> **TEXTE À LIRE**:
★ ★ ★ ★

Hier, mercredi 2 mai, le Réseau Voltaire a dénoncé publiquement, à l’Assemblée Nationale, l’attitude de Danone dans l’affaire du site « www.jeboycottedanone.com ». L’occasion notamment de rendre publique la plainte que l’association de défense de la liberté d’expression, en association avec Valentin Lacambre, représentant de la société Gandi, ont déposée contre X le 26 avril dernier. Cette plainte, qui fait suite à « la désactivation illégale » du site du Réseau Voltaire (qui édite le site « jeboycottedanone.net »), a été déposée pour « entrave à la liberté d’expression, à la liberté du travail, menaces et chantage », selon Thierry Meyssan, président du Réseau Voltaire. Thierry Meyssan a reçu le soutien de l’association Attac (Association pour la taxation des transactions financières pour l’aide aux citoyens), des Verts, du Parti Radical de Gauche et la Ligue Communiste Révolutionnaire, qui se sont portés partie civile. « Nous ne pouvons pas rester inertes face à de telles attaques. Tout ce qui porte atteinte au moindre segment de la liberté d’expression est une atteinte à la démocratie », a indiqué Noël Mamère, des Verts, cité par l’AFP.

★ ★ ★ ★

> **CONSIGNE 1**: Extrayez sans aucune modification toutes les lignes des enregistrements ci-dessous, sans reprendre les images.

[Texte transcrit des pages]
★ ★ ★ ★

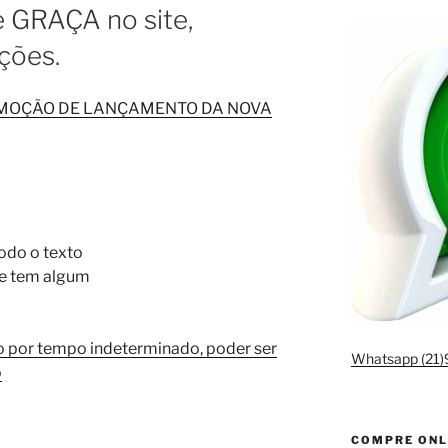
e GRAÇA no site,
ções.
OMOÇÃO DE LANÇAMENTO DA NOVA
odo o texto
 se tem algum
o por tempo indeterminado, poder ser
Whatsapp (21
o
COMPRE ONL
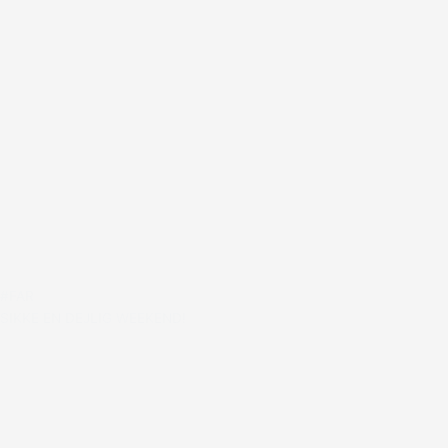
#FAR
SIKKE EN DEJLIG WEEKEND!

★ ★ ★ ★

> **CONSIGNE 2**: D'après le texte sur la plainte du Réseau Voltaire, pourquoi Noël Mamère estime-t-il qu'on ne peut pas rester inerte face à ces attaques ?

> **RÉPONSE 1**:
e GRAÇA no site,
ções.
OMOÇÃO DE LANÇAMENTO DA NOVA
odo o texto
 se tem algum
o por tempo indeterminado, poder ser
Whatsapp (21
o
COMPRE ONL
#FAR
SIKKE EN DEJLIG WEEKEND!

> **RÉPONSE 2**: Pour Noël Mamère, tout ce qui porte atteinte au moindre segment de la liberté d'expression est une atteinte à la démocratie.